De son côté, le représentant de l’État dans l’Hérault évoque, pour justifier l’évacuation du Zénith, des conditions sanitaires précaires, et qui peuvent s’avérer dangereuses. Comme pour le Mas Rouge. Des rats, des « immondices » dans les habitations, la présence de carcasses d’animaux, et le stockage de détritus et de bonbonnes de gaz. Selon Hugues Moutouh, les pompiers sont intervenus 167 fois dans ce bidonville depuis 2014. La dernière fois, c’était le 31 août. Un « important incendie » avait « menacé les populations » vivant sur le site. « On ne peut pas prendre le risque plus longtemps de faire dormir des familles, dans des conditions aussi précaires », confie-t-il.

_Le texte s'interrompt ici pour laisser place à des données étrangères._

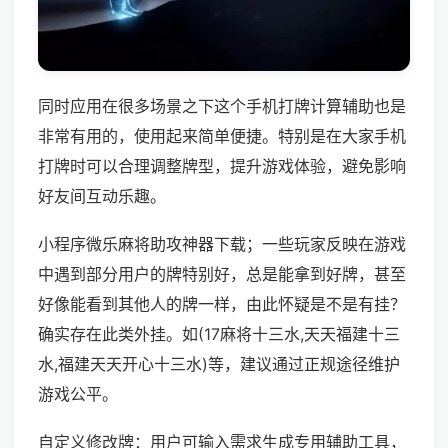
同时应用在很多场景之下这个手机打牌计算辅助也是
非常有用的，使用起来简单便捷。特别是在大家手机
打牌时可以合理调整牌型，提升游戏体验，避免影响
好友间互动乐趣。
小程序微乐麻将助攻神器下载；一些玩家反映在游戏
中遇到部分用户的牌特别好，总是能拿到好牌，甚至
好像能看到其他人的牌一样，由此怀疑是不是有挂？
确实存在此类外挂。如(17麻将十三水,天天福建十三
水,福建天天开心十三水)等，建议通过正规途径维护
游戏公平。
自定义修改牌：用户可输入需求生成专用辅助工具，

Cette évacuation intervient par ailleurs, assure la préfecture, dans le cadre d’une décision de justice, sans davantage de détails. La ville, propriétaire du terrain, assure toutefois qu’elle n’a pas demandé à l’État de démanteler le Mas Rouge et du Zénith. Pas l’équipe de Michaël Delafosse (PS), élu en 2020, en tout cas. La ville « demeure extérieure à ces opérations initiées par la préfecture, en application d’une décision de justice et sur la base d’une demande formulée sous le précédent mandat », note-t-elle.

Un toit pour tous ?

Ce mercredi, selon le préfet, 75 personnes, essentiellement d’origine roumaine, ont été évacuées. « Tous les occupants du campement, comme pour le Mas Rouge, en situation régulière, se verront et se sont vus proposer un hébergement, en priorité les familles avec des enfants, et les personnes vulnérables », indique Hugues Moutouh. Un toit pour tous ? Pour les associations, c’est « un mensonge ». « La semaine dernière, à peu près la moitié des ménages ont été mis à l’abri dans des chambres d’hôtel, pas du tout adaptées à la vie en famille, confie la directrice d’Area. Mais une chambre d’hôtel, on ne sait pas pour combien de temps. Les autres sont chez des proches, dans d’autres bidonvilles, ou en train d’en constituer un nouveau. Et certains n’ont aucune solution. »

Il y a une douzaine de bidonvilles dans la métropole de Montpellier. Ils abritent, au total, entre 800 et 900 personnes. Le préfet de l’Hérault n’a pas caché, ce mercredi, qu’il s’est fixé comme objectif de les résorber, et a invité l’ensemble des associations à s’asseoir autour d’une table, pour en discuter. Un échange qui promet d’être tendu.